§ AIM OF THE EXERCISE
Produce the records below again, word for word, but stop after the line that contains "The chat activity".

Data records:
▼
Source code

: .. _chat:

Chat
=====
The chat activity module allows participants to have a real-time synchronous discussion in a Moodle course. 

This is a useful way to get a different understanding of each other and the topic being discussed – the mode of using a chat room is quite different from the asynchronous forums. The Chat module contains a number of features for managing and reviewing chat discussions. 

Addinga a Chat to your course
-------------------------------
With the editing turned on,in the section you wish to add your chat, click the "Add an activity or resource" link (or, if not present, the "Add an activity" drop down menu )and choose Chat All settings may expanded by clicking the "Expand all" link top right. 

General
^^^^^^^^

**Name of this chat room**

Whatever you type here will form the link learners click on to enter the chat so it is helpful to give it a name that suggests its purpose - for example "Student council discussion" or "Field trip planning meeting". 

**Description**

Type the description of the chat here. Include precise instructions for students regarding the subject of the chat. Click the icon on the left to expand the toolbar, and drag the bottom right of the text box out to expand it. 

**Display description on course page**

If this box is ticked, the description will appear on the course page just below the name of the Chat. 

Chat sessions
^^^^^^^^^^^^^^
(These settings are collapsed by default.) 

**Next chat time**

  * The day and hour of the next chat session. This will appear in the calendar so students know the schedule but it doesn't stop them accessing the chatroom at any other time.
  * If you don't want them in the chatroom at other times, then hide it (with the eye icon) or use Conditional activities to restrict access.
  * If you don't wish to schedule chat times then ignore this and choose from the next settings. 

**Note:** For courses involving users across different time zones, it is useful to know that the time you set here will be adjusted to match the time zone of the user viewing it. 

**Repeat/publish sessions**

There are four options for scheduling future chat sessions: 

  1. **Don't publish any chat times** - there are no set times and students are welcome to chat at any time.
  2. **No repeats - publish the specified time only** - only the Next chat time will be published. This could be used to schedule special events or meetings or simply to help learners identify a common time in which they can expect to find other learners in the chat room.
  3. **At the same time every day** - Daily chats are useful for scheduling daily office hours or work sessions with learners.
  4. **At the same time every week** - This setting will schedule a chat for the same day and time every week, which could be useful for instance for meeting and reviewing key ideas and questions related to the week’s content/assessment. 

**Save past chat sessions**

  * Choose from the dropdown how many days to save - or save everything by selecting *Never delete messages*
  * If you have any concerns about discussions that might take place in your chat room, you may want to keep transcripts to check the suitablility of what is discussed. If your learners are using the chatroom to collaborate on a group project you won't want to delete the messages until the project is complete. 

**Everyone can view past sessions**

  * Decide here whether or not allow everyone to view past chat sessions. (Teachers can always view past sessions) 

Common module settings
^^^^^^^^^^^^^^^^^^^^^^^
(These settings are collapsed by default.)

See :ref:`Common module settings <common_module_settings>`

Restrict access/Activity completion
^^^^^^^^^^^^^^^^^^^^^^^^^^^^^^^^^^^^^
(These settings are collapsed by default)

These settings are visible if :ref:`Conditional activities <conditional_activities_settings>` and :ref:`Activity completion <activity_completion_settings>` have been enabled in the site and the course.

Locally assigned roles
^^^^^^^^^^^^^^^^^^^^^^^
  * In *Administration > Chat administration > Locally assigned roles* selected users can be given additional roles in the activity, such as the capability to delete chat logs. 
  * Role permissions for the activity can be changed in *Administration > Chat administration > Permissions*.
▲
§ EXERCISE SOLUTION
Source code

: .. _chat:

Chat
=====
The chat activity module allows participants to have a real-time synchronous discussion in a Moodle course. 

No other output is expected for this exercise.